Timepiece: Treasure of the Ozarks

Curtis Varnell, PhD.
Western Arkansas Educational Service Cooperative
Deputy Elias Russell

Stories of hidden treasure abound in the mountains of Arkansas and every town has variations of tales surrounding buried Spanish, Native American and Civil War treasures. One of the more lasting tales involves the Lost Spanish Mine found in Franklin county, just north of Turner Bend.

The most popular story surrounding the lost gold involves a group of Spanish explorers traveling up the Arkansas River and north on the Mulberry River in a galleon loaded with gold taken from the Native Americans. Stranded in the area, they chose to hide the treasure underground in the soft sandstone of a bluff on the north side of the river. The site had a large marker rock on top of the bluff and numerous Native American pictographs painted on the bluff walls. Once hidden and bobby trapped, the entrance was closed in and the Spaniards and accompanying Native Americans scattering to the four winds.

Later, visitors from Mexico visited the site, searching for the gold but were unable to find the exact site. The stories of their search were repeated throughout the region. In the early 1900s, Dr. Tobe Hill of Mulberry explored the area and discovered a strange red bluff of soft sandstone near Cass. Closer examination revealed numerous pictographs drawn on the cliff walls. He quickly bought the land from George Turner for the sum of $750. Convinced the pictographs held the key to the location, he traveled west to get help interpreting the signs. A Puebloan by the name of Mexican Charley was enlisted to interpret the signs and serve as mine foreman.

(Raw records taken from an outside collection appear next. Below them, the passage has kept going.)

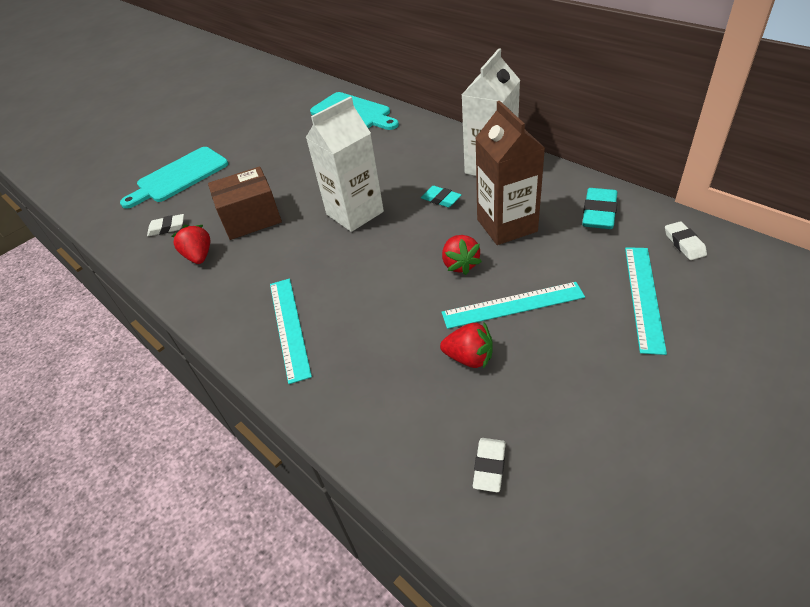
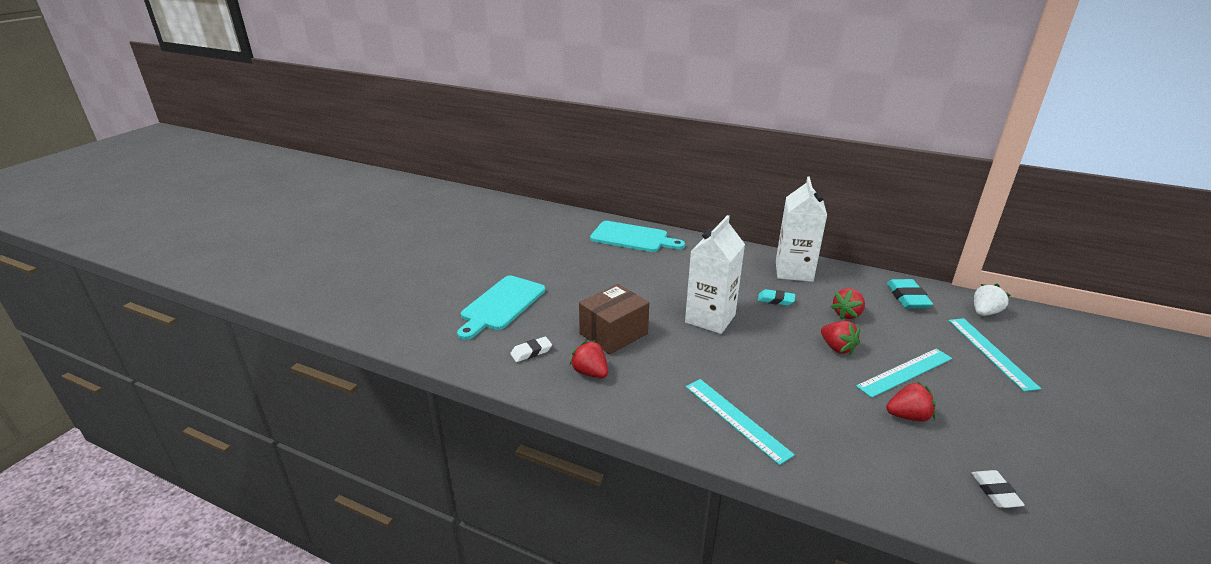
camera: 25 degrees left, 15 degrees down
(507, 225) = (847, 314): brown carton -> red strawberry
(684, 244) = (984, 312): white eraser -> white strawberry

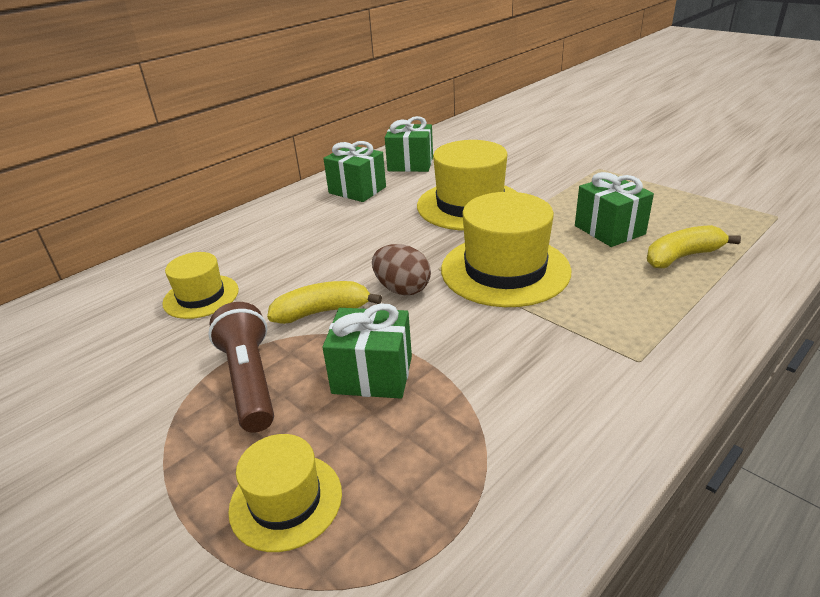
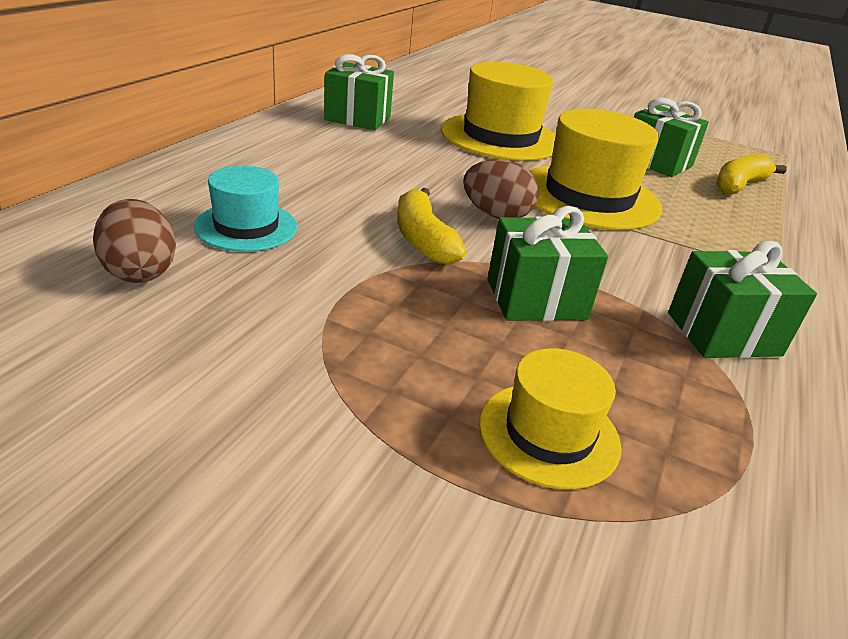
camera: 25 degrees left, 0 degrees up
(108, 333) = (140, 271): none -> brown egg
(201, 296) = (246, 227): yellow hat -> turquoise hat
(250, 380) = (394, 314): brown flashlight -> none
(322, 312) = (423, 239): yellow banana -> yellow banana turned 75 degrees counterclockwise
(410, 164) = (399, 96): green gift -> green gift (723, 334)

Hill invested a large amount of his own money into the venture, but he also sold at least 232 shares of Lonquil Mining Co. stock at rates from $25 to $100 per share. Large crowds gathered to watch as Dr. Hill began excavation. So many showed up, Hill became worried and hired men with guns to keep the crowd back. After a few days, the crowd became disgruntled and angry. Mexican Charley was threatened and eventually had to be saved from hanging by Deputy Elias Russell. He quickly departed the area but Dr. Hill continued the search. Eventually, more than a half-dozen tunnels were dug back into the cliff. Small amounts of gold were discovered — skeptics believed they were seeded to keep the operation going. Arkansas passed the blue sky law to protect future investors from fraud in 1917, but Hill continued mining at his own expense. He died in 1926, still convinced that the treasure existed. He had invested as much as $100,000 in the process.

The site is located in a cove just north of the Mulberry River and is privately owned. Large cliffs featuring talus slopes and overhanging ridges break up the perpendicular cliffs. The sandstone face of the cliff wall is covered by ancient graffiti and is interlaced with tunnels. Seven of the tunnels are large enough for donkey drawn carts to enter and exit. Many of the tunnels are filled with muddy and deep waters. While few visit, locals still discuss the hidden treasure they are sure exists.

Though many search the area for riches, the River Valley’s true treasure is not the things that can be bought or sold. Our treasure is our people, our culture and the wonderful mountains and valleys we inhabit.